- Exercise requirements
Please look for the string "more" below and report every line in which it occurs.

- Records shown
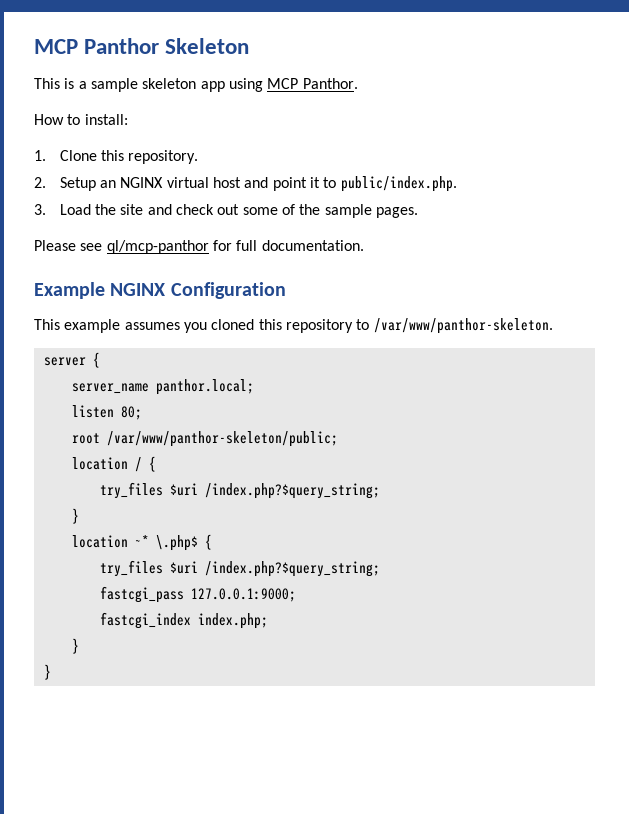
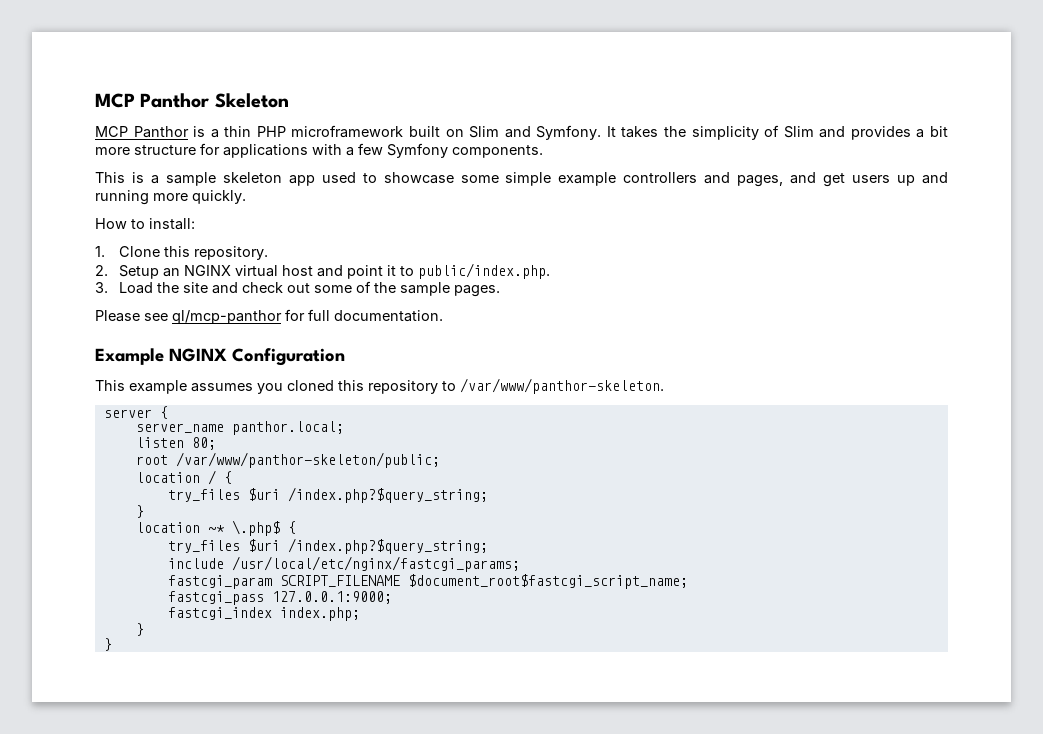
(250, 46) none -> [95,125,948,140] [95,143,543,158] // MCP Panthor is a thin PHP microframework built on Slim and Symfony. It takes the simplicity of Slim and provides a bit more structure for applications with a few Symfony components.
[228,78,358,92] using MCP Panthor. -> [321,172,948,187] [95,190,246,205] used to showcase some simple example controllers and pages, and get users up and running more quickly.
(380, 569) none -> [167,556,520,572] [167,574,688,589] // include /usr/local/etc/nginx/fastcgi_params; // fastcgi_param SCRIPT_FILENAME $document_root$fastcgi_script_name;

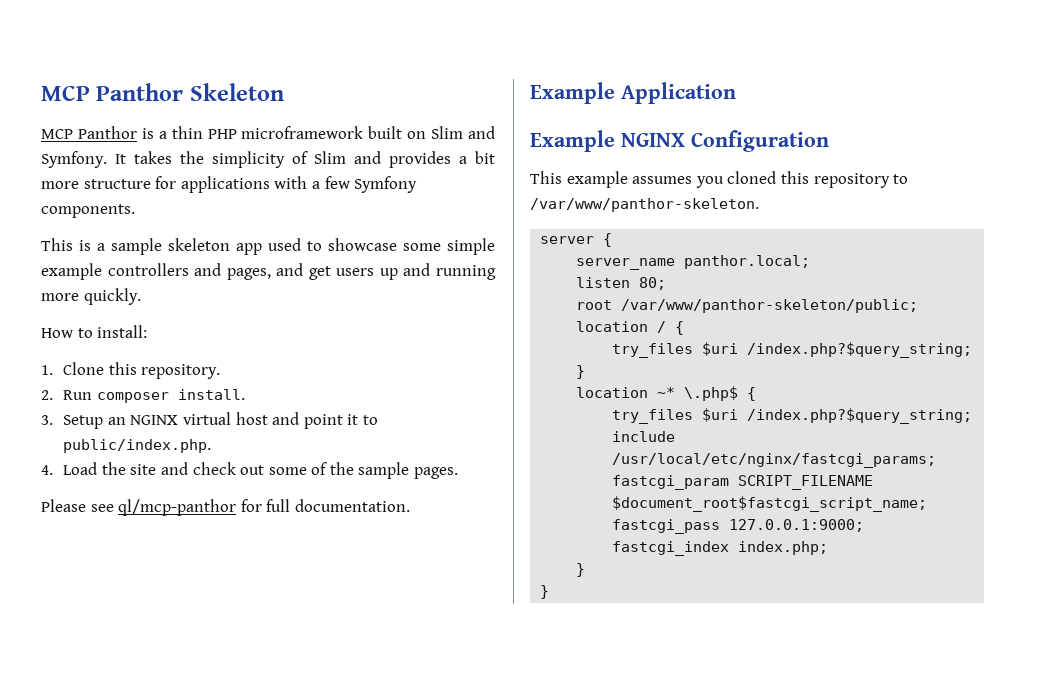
(108, 270) none -> [63,389,245,403] [41,415,53,425] Run composer install. // 3.
[95,282,108,293] 3. -> [41,465,53,475] 4.
(443, 316) none -> [530,82,736,104] // Example Application

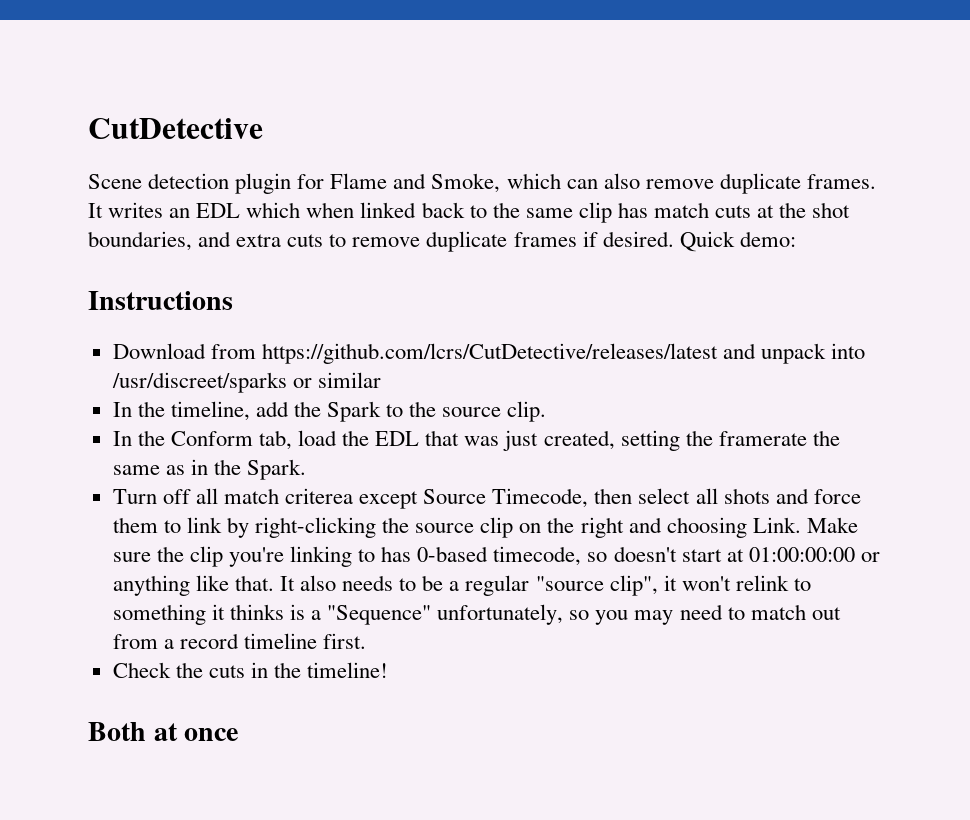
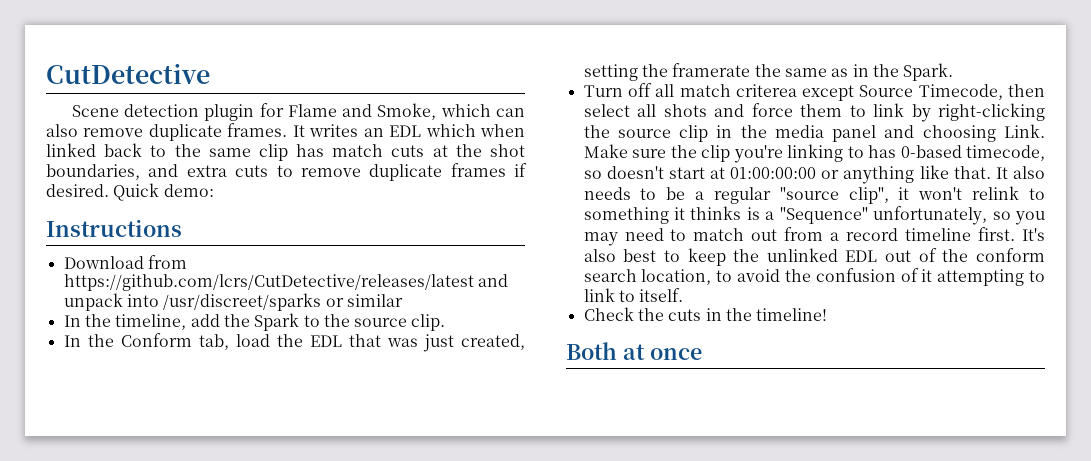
[519,517,624,538] on the right -> [716,125,877,142] in the media panel
(367, 641) none -> [1022,228,1045,241] [583,248,1045,266] [583,268,1045,286] [583,288,684,302] It's also best to keep the unlinked EDL out of the conform search location, to avoid the confusion of it attempting to link to itself.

- Written reply
(250, 46) none -> [95,125,948,140] [95,143,543,158] // MCP Panthor is a thin PHP microframework built on Slim and Symfony. It takes the simplicity of Slim and provides a bit more structure for applications with a few Symfony components.
[228,78,358,92] using MCP Panthor. -> [321,172,948,187] [95,190,246,205] used to showcase some simple example controllers and pages, and get users up and running more quickly.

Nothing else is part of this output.